Dashboards
April 11, 2024
ID 171422
After the ARB package is imported to ArcSight, the following dashboards become available:
- CyberTrace Detection map
Displays all devices that sent events containing malicious URLs, IP addresses, or hashes. This map displays all feeds that were involved in the detection process.
- CyberTrace match statistics
Detection statistics: how many times a specific feed was involved in the detection process. If a feed has not been involved in the detection process, the dashboard does not display it.
Matching statistics dashboard
- CyberTrace TOP 10 matched indicators
Contains three charts:
- CyberTrace TOP 10 matched IPs
Top 10 detected IP addresses.
- CyberTrace TOP 10 matched URLs
Top 10 detected URLs.
- CyberTrace TOP 10 matched hashes
Top 10 detected hashes.
- CyberTrace TOP 10 matched IPs
The dashboards display data collected during the last 48 hours.
You can enable a disabled dashboard by clicking the Enable Data Monitor split button (
) and selecting Enable Data Monitor in the drop-down list.
Enable Data Monitor button
Enabling a dashboard in versions 6.8 and 6.11
The instructions above are relevant for ArcSight ESM versions 6.8 and 6.11. To start using a dashboard in ArcSight ESM version 7.0, select Dashboards and then the Data Monitors tab.
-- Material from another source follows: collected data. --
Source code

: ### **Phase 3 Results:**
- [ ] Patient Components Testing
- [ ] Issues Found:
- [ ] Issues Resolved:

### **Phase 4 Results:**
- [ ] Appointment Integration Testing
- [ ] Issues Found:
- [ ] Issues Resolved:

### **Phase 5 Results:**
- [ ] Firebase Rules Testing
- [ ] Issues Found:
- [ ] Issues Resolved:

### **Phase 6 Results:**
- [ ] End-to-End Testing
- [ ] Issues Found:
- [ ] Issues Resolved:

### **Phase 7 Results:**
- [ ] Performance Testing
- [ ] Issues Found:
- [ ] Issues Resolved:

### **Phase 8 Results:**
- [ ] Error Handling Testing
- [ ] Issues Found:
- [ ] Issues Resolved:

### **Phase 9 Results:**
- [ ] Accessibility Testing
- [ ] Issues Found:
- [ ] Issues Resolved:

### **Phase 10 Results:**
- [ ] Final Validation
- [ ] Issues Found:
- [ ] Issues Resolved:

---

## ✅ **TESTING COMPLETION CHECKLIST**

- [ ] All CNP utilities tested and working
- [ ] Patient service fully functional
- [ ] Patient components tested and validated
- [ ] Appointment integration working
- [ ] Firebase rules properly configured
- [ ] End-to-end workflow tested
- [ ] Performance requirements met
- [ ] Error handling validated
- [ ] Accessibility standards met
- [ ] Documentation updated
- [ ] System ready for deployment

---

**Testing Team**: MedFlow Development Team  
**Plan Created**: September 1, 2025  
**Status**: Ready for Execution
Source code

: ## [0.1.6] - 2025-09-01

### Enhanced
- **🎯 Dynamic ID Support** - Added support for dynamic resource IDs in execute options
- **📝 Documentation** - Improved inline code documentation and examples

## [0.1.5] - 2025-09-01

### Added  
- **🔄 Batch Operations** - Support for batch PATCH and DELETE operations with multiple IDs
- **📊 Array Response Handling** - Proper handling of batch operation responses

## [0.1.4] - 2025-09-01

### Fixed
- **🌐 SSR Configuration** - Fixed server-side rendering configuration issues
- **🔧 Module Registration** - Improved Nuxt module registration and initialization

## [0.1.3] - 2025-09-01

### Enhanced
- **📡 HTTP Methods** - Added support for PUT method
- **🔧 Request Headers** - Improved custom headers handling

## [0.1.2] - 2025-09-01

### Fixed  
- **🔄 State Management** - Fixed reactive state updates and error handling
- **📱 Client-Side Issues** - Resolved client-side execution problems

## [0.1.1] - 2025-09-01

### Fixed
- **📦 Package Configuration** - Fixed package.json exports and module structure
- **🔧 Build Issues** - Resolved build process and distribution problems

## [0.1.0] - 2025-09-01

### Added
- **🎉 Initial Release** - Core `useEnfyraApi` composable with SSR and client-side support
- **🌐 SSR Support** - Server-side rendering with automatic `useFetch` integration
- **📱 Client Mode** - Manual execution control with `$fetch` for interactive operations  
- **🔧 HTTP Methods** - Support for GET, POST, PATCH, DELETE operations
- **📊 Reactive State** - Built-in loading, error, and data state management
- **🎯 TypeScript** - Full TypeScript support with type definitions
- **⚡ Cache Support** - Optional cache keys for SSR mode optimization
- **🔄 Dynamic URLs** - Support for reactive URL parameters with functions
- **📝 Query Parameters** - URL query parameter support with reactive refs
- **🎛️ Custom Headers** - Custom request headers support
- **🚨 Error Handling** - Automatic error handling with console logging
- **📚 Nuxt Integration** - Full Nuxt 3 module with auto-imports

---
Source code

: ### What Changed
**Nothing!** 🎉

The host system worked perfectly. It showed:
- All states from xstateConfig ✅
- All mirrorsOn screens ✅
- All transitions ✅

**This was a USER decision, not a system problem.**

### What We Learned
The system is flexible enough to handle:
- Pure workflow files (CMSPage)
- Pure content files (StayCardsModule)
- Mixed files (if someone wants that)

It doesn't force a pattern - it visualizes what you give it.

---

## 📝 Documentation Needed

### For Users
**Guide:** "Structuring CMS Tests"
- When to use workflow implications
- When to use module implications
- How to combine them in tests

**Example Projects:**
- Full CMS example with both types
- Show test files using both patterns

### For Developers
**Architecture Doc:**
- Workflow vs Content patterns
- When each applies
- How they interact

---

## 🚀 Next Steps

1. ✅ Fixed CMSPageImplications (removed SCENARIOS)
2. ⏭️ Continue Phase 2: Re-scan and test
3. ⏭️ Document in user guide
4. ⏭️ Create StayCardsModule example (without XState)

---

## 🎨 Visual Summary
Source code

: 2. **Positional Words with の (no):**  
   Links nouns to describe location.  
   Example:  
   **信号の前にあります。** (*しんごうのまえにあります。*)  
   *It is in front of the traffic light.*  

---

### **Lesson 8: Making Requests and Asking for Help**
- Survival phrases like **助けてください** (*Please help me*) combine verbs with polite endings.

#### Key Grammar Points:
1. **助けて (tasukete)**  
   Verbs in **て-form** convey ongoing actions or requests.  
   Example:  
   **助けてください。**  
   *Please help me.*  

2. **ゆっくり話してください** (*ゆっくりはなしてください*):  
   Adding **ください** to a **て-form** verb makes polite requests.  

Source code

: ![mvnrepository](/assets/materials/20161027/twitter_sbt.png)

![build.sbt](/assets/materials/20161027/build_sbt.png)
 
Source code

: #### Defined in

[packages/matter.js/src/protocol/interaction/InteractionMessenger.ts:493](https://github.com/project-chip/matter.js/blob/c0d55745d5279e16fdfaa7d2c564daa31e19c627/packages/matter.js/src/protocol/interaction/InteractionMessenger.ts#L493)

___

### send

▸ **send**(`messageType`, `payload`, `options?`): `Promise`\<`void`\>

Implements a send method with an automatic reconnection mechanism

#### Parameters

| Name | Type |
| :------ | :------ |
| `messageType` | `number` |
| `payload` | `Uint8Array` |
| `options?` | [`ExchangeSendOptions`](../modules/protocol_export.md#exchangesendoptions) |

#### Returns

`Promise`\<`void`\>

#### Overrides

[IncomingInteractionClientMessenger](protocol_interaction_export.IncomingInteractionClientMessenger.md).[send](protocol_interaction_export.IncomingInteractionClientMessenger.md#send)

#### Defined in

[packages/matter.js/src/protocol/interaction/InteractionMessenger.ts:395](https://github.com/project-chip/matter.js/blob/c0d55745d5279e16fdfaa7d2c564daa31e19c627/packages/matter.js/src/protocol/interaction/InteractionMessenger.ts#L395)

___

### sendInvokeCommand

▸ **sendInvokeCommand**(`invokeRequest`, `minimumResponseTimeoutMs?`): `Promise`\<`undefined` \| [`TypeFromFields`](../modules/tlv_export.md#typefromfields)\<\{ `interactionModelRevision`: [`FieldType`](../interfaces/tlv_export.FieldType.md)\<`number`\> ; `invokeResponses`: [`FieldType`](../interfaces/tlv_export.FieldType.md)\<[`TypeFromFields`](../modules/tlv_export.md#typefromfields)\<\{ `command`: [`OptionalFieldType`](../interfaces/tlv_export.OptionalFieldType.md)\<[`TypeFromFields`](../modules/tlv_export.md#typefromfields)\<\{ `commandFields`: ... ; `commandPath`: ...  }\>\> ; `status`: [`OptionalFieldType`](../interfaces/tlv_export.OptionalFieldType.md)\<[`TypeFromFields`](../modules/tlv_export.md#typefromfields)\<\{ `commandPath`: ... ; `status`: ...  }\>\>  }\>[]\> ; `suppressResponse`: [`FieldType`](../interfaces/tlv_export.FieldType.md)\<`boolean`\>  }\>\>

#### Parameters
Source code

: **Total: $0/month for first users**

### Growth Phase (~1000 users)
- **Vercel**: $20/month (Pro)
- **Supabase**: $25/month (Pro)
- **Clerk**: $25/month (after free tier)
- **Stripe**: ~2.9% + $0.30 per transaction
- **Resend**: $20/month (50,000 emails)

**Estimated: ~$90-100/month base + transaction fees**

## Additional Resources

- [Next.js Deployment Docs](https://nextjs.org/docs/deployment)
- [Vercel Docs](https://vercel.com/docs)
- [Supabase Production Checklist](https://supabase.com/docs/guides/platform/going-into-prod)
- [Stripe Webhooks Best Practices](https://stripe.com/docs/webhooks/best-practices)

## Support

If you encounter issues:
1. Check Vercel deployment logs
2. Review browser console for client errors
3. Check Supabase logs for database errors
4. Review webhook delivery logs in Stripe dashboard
In the console tree, select Data Monitors > Shared > All Data Monitors > Public.
Enabling a dashboard in ArcSight ESM version 7.0
Right-click Kaspersky CyberTrace Connector and select Edit Data Monitor. On the Attributes tab, specify 300 as the Bucket size in Seconds setting and 288 as the Number of Buckets setting.
Editing Data Monitor
After performing these actions, data for the last 24 hours will be displayed in the dashboard. Follow the same steps for all monitors except CyberTrace Detection map.